Asian Chicken Ball, Pesto and Masterstock Shot

starter

Light, sophisticated and packed full of flavour

I recently cooked this dish as a starter during a four course Asian inspired pop-up dinner. I wanted to begin the meal with something that was small, full of flavor and visually appealing. The idea was to make it look like an espresso shot with the very brown and shiny chicken ball a play on a sweet accompaniment to the coffee. The idea then evolved to put the stock in a shot glass and add the Asian “pesto” to give the dish something fresh, bright and relief texturally. It’s fairly easy to do, and guaranteed to be a crowd pleaser. Recipe after the jump.

For the masterstock, follow the recipe here. Add 4 or 5 tiny cubes  of tofu and a couple of slices of spring onion as a garnish.

For the chicken balls:

Makes about 36 small balls

1/2 kg of deboned chicken thigh meat

1 large egg

1/4-1/2 cup of bread crumbs

4 garlic cloves (chopped)

2 spring onions (sliced)

1 thumb sized piece of ginger, peeled and sliced

2 tbsp of sesame seed oil

For the glaze:

1.5 tbsp of miso paste

1/2 cup of soy sauce

1 tbsp of honey

To make the chicken balls, simply add all the ingredients to a food processor and blitz until they become a uniform paste. If the mix is too wet or sticky, add some more bread crumbs and blitz again. Using your palms, form balls the size of heaped teaspoons.  The balls can be frozen for weeks without any loss of flavor.

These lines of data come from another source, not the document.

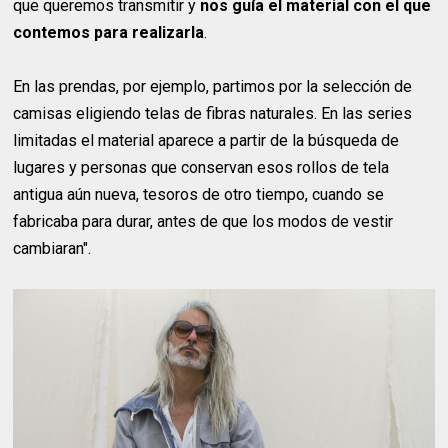
que queremos transmitir y
nos guía el material con el que
contemos para realizarla
.
En las prendas, por ejemplo, partimos por la selección de
camisas eligiendo telas de fibras naturales. En las series
limitadas el material aparece a partir de la búsqueda de
lugares y personas que conservan esos rollos de tela
antigua aún nueva, tesoros de otro tiempo, cuando se
fabricaba para durar, antes de que los modos de vestir
cambiaran".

To cook the balls, heat some sesame oil on a high heat and add the chicken balls in batches making sure there’s plenty of space between them. Brown the balls well on all sides and then add the  proportional amount of glaze to the pan, tossing the chicken balls well to make sure they get well covered in shiny. On a high heat the browning of the balls shouldn’t take more than 5 minutes, and then another 3 minutes of tossing in the glaze.

For the pesto:

2 garlic cloves

1 large handful of fresh coriander leaves

2 spring onions

1/4 cup of coconut cream

1 espresso cup of unsalted untoasted cashews

1 espresso cup of unsalted untoasted peanuts

1/4 cup of sesame oil

Salt and pepper to taste

Run both nuts through a spice blender until finely blended but not without some crunch or bite. Add the nuts to the rest of the ingredients in a food processor until a pesto like paste forms.

Plate all ingredients as suggested and hope you enjoy!